(Data for the task)

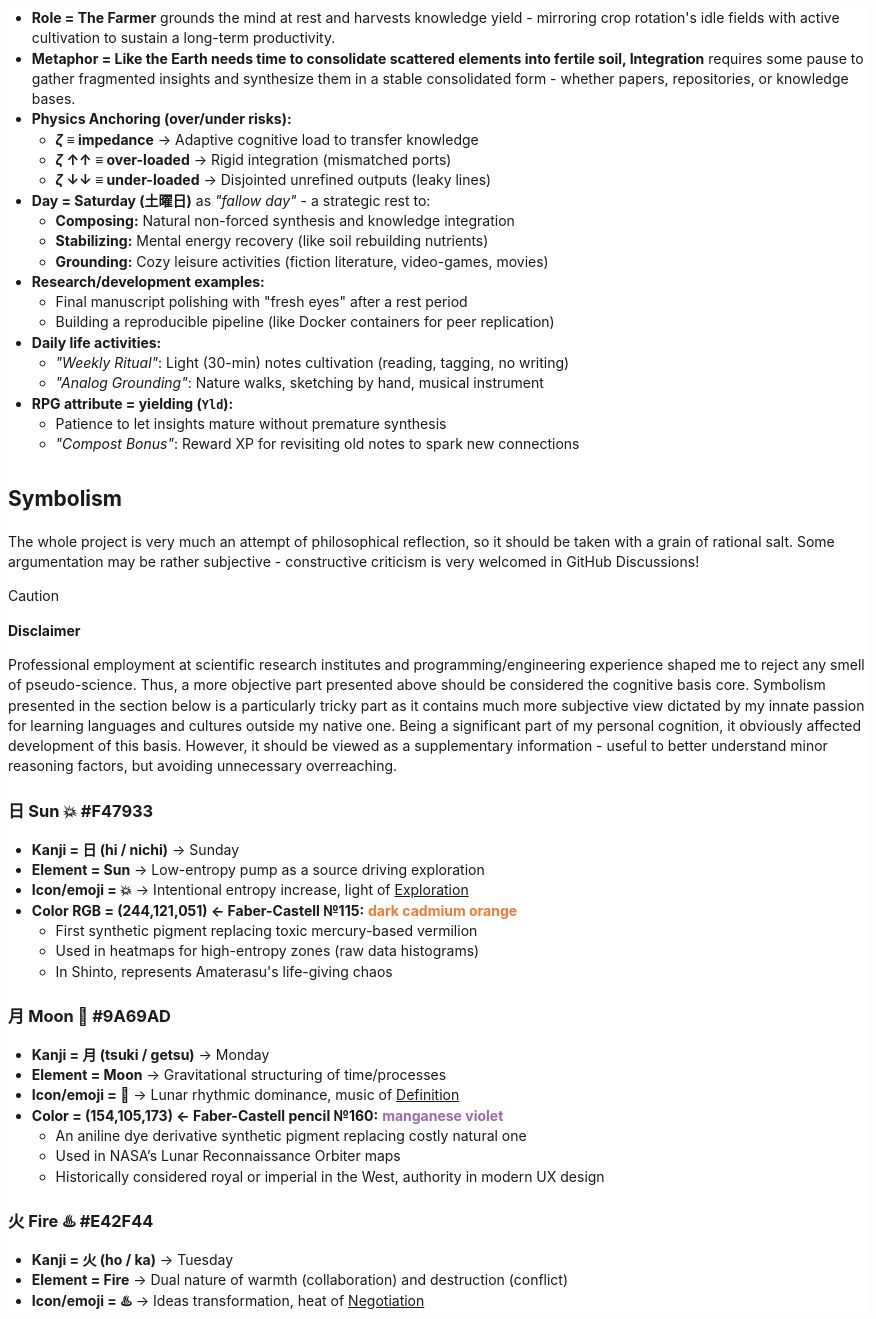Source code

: - **Role = The Farmer** grounds the mind at rest and harvests knowledge yield - mirroring crop rotation's idle fields with active cultivation to sustain a long-term productivity. 
- **Metaphor = Like the Earth needs time to consolidate scattered elements into fertile soil, Integration** requires some pause to gather fragmented insights and synthesize them in a stable consolidated form - whether papers, repositories, or knowledge bases. 
- **Physics Anchoring (over/under risks):** 
	- ***ζ* ≡ impedance** → Adaptive cognitive load to transfer knowledge
	- ***ζ* ↑↑ ≡ over-loaded** → Rigid integration (mismatched ports)
	- ***ζ* ↓↓ ≡ under-loaded** → Disjointed unrefined outputs (leaky lines)
- **Day = Saturday (土曜日)** as *"fallow day"* - a strategic rest to: 
	- **Composing:** Natural non-forced synthesis and knowledge integration
	- **Stabilizing:** Mental energy recovery (like soil rebuilding nutrients)
	- **Grounding:** Cozy leisure activities (fiction literature, video-games, movies)
- **Research/development examples:**
	- Final manuscript polishing with "fresh eyes" after a rest period
	- Building a reproducible pipeline (like Docker containers for peer replication)
- **Daily life activities:** 
	- *"Weekly Ritual"*: Light (30-min) notes cultivation (reading, tagging, no writing)
	- *"Analog Grounding"*: Nature walks, sketching by hand, musical instrument
- **RPG attribute = yielding (`Yld`):**
	- Patience to let insights mature without premature synthesis
	- *"Compost Bonus"*: Reward XP for revisiting old notes to spark new connections
## Symbolism 
The whole project is very much an attempt of philosophical reflection, so it should be taken with a grain of rational salt. Some argumentation may be rather subjective - constructive criticism is very welcomed in GitHub Discussions!
> [!CAUTION]
> **Disclaimer**
> 
> Professional employment at scientific research institutes and programming/engineering experience shaped me to reject any smell of pseudo-science. Thus, a more objective part presented above should be considered the cognitive basis core.
> Symbolism presented in the section below is a particularly tricky part as it contains much more subjective view dictated by my innate passion for learning languages and cultures outside my native one. Being a significant part of my personal cognition, it obviously affected development of this basis. However, it should be viewed as a supplementary information - useful to better understand minor reasoning factors, but avoiding unnecessary overreaching. 
### 日 Sun 💥 #F47933  
- **Kanji = 日 (hi / nichi)** → Sunday
- **Element = Sun** → Low-entropy pump as a source driving exploration
- **Icon/emoji = :collision:** → Intentional entropy increase, light of [Exploration](#exploration) 
- **Color RGB = (244,121,051) ← Faber-Castell №115:** <span style="color:#F47933; font-weight: bold">dark cadmium orange</span> 
	- First synthetic pigment replacing toxic mercury-based vermilion
	- Used in heatmaps for high-entropy zones (raw data histograms)
	- In Shinto, represents Amaterasu's life-giving chaos
### 月 Moon 🎵 #9A69AD  
- **Kanji = 月 (tsuki / getsu)** → Monday
- **Element = Moon** → Gravitational structuring of time/processes
- **Icon/emoji = :musical_note:** → Lunar rhythmic dominance, music of [Definition](#definition) 
- **Color = (154,105,173) ← Faber-Castell pencil №160:** <span style="color:#9A69AD; font-weight: bold">manganese violet</span> 
	- An aniline dye derivative synthetic pigment replacing costly natural one
	- Used in NASA’s Lunar Reconnaissance Orbiter maps
	- Historically considered royal or imperial in the West, authority in modern UX design
### 火 Fire ♨️ #E42F44  
- **Kanji = 火 (ho / ka)** → Tuesday
- **Element = Fire** → Dual nature of warmth (collaboration) and destruction (conflict) 
- **Icon/emoji = :hotsprings:** → Ideas transformation, heat of [Negotiation](#negotiation) 

[^0]: DeepSeek Chat, 2024 - Conversations on Cognitive Engine Framework.
[^1]: Miller, G. A. (1956). The magical number seven, plus or minus two: Some limits on our capacity for processing information. Psychological Review. 63 (2): 81–97. DOI:10.1037/h0043158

(End Data for the task)

**Problem details**
Please provide a faithful transcription of all the data, pictures excluded.

**Result for this exercise**
Source code

: - **Role = The Farmer** grounds the mind at rest and harvests knowledge yield - mirroring crop rotation's idle fields with active cultivation to sustain a long-term productivity. 
- **Metaphor = Like the Earth needs time to consolidate scattered elements into fertile soil, Integration** requires some pause to gather fragmented insights and synthesize them in a stable consolidated form - whether papers, repositories, or knowledge bases. 
- **Physics Anchoring (over/under risks):** 
	- ***ζ* ≡ impedance** → Adaptive cognitive load to transfer knowledge
	- ***ζ* ↑↑ ≡ over-loaded** → Rigid integration (mismatched ports)
	- ***ζ* ↓↓ ≡ under-loaded** → Disjointed unrefined outputs (leaky lines)
- **Day = Saturday (土曜日)** as *"fallow day"* - a strategic rest to: 
	- **Composing:** Natural non-forced synthesis and knowledge integration
	- **Stabilizing:** Mental energy recovery (like soil rebuilding nutrients)
	- **Grounding:** Cozy leisure activities (fiction literature, video-games, movies)
- **Research/development examples:**
	- Final manuscript polishing with "fresh eyes" after a rest period
	- Building a reproducible pipeline (like Docker containers for peer replication)
- **Daily life activities:** 
	- *"Weekly Ritual"*: Light (30-min) notes cultivation (reading, tagging, no writing)
	- *"Analog Grounding"*: Nature walks, sketching by hand, musical instrument
- **RPG attribute = yielding (`Yld`):**
	- Patience to let insights mature without premature synthesis
	- *"Compost Bonus"*: Reward XP for revisiting old notes to spark new connections
## Symbolism 
The whole project is very much an attempt of philosophical reflection, so it should be taken with a grain of rational salt. Some argumentation may be rather subjective - constructive criticism is very welcomed in GitHub Discussions!
> [!CAUTION]
> **Disclaimer**
> 
> Professional employment at scientific research institutes and programming/engineering experience shaped me to reject any smell of pseudo-science. Thus, a more objective part presented above should be considered the cognitive basis core.
> Symbolism presented in the section below is a particularly tricky part as it contains much more subjective view dictated by my innate passion for learning languages and cultures outside my native one. Being a significant part of my personal cognition, it obviously affected development of this basis. However, it should be viewed as a supplementary information - useful to better understand minor reasoning factors, but avoiding unnecessary overreaching. 
### 日 Sun 💥 #F47933  
- **Kanji = 日 (hi / nichi)** → Sunday
- **Element = Sun** → Low-entropy pump as a source driving exploration
- **Icon/emoji = :collision:** → Intentional entropy increase, light of [Exploration](#exploration) 
- **Color RGB = (244,121,051) ← Faber-Castell №115:** <span style="color:#F47933; font-weight: bold">dark cadmium orange</span> 
	- First synthetic pigment replacing toxic mercury-based vermilion
	- Used in heatmaps for high-entropy zones (raw data histograms)
	- In Shinto, represents Amaterasu's life-giving chaos
### 月 Moon 🎵 #9A69AD  
- **Kanji = 月 (tsuki / getsu)** → Monday
- **Element = Moon** → Gravitational structuring of time/processes
- **Icon/emoji = :musical_note:** → Lunar rhythmic dominance, music of [Definition](#definition) 
- **Color = (154,105,173) ← Faber-Castell pencil №160:** <span style="color:#9A69AD; font-weight: bold">manganese violet</span> 
	- An aniline dye derivative synthetic pigment replacing costly natural one
	- Used in NASA’s Lunar Reconnaissance Orbiter maps
	- Historically considered royal or imperial in the West, authority in modern UX design
### 火 Fire ♨️ #E42F44  
- **Kanji = 火 (ho / ka)** → Tuesday
- **Element = Fire** → Dual nature of warmth (collaboration) and destruction (conflict) 
- **Icon/emoji = :hotsprings:** → Ideas transformation, heat of [Negotiation](#negotiation) 

[^0]: DeepSeek Chat, 2024 - Conversations on Cognitive Engine Framework.
[^1]: Miller, G. A. (1956). The magical number seven, plus or minus two: Some limits on our capacity for processing information. Psychological Review. 63 (2): 81–97. DOI:10.1037/h0043158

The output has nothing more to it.